Per SFA-5.4 A7.12: Layer 1 = E309L or ER309L deposited on the CS side (absorbs the CS dilution — deposit remains austenitic+ferrite). Layer 2+ = E308L or E316L to match the target stainless steel composition. Never deposit E308L directly on carbon steel. Never skip straight to the target-grade electrode without the E309L buffer layer.

What is the maximum service temperature for E309L dissimilar weld joints?

SFA-5.4 Annex A7.10 and A7.12 explicitly warn that embrittlement or cracking can occur if dissimilar CS-to-SS welds are subjected to PWHT or service above 700°F (370°C). This is because at temperatures above 370°C, carbon migrates from the CS HAZ across the weld interface, altering chemistry and forming brittle carbide-rich regions. Dissimilar CS-to-SS joints using E309L are therefore restricted to service below 370°C in most ASME applications.

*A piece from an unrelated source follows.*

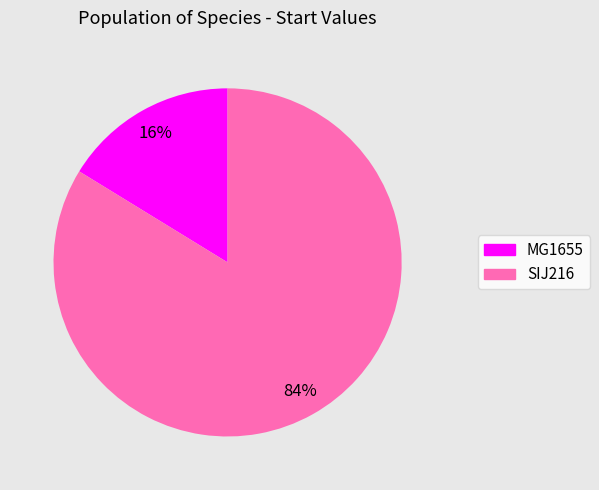

Do MG1655 and SIJ216 together represent more than half of the pie?

Yes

What electrode replaces E309L when the SS side is Type 316L (molybdenum-bearing)?

When joining carbon steel to Type 316 or 316L stainless steel, E309LMo (SFA-5.4) is the correct buffer layer electrode — not E309L. Per SFA-5.4 A7.15, E309LMo provides the same buffer layer function as E309L but with 2.5–4.5% Mo, ensuring better chemistry compatibility with the 316-side fill passes. Using E309L instead of E309LMo when the cap weld is E316L creates a molybdenum-poor interface layer that may corrode preferentially.

What is the GTAW equivalent of E309L for dissimilar welding?

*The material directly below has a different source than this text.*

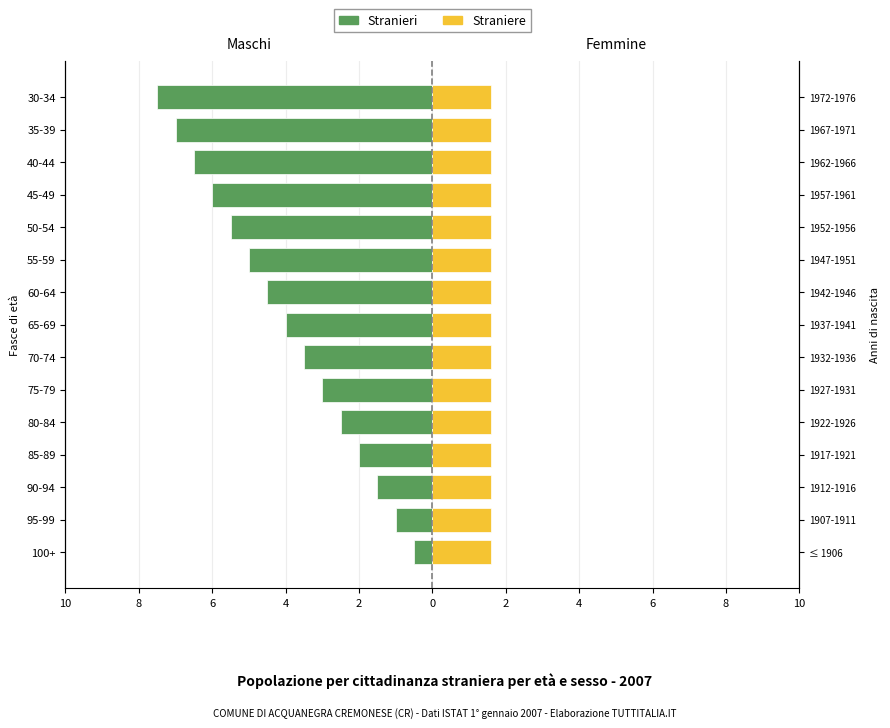

At how many categories does at least one series exceed -6?

15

ER309L (SFA-5.9) is the bare wire equivalent of E309L for GTAW and GMAW dissimilar welding applications. The weld metal chemistry is essentially identical: 22–25% Cr, 12–14% Ni, max 0.04%C. ER309L is used for pipe root passes on CS-to-SS dissimilar joints, for GTAW/GMAW overlay applications, and for narrow-gap process piping joints where SMAW accessibility is limited.

What ferrite number should an E309L deposit achieve?

Per SFA-5.4 Annex A7.12, E309L deposits have a higher ferrite content than E309H due to the lower carbon content — typically greater than 8 FN. E309 (standard carbon) deposits typically achieve 3–20 FN. The higher ferrite in E309L is beneficial for buffer layer applications: it improves hot cracking resistance when depositing onto carbon steel, and the ferrite acts as a barrier to solidification crack propagation. For cladding applications, verify actual FN with a Feritscope on production welds.

Can E312 be used instead of E309L for CS-to-SS dissimilar welding?

E312 (30Cr-9Ni, SFA-5.4 A7.20) is sometimes used for dissimilar metal welding, particularly where one of the materials has high nickel content. Its very high ferrite content (typically 18+ FN) maintains two-phase microstructure even under high dilution. However, E312 service is limited to below 420°C (800°F) per SFA-5.4 A7.20 due to secondary brittle phase formation. E309L remains the standard choice for most CS-to-304L/308L dissimilar applications.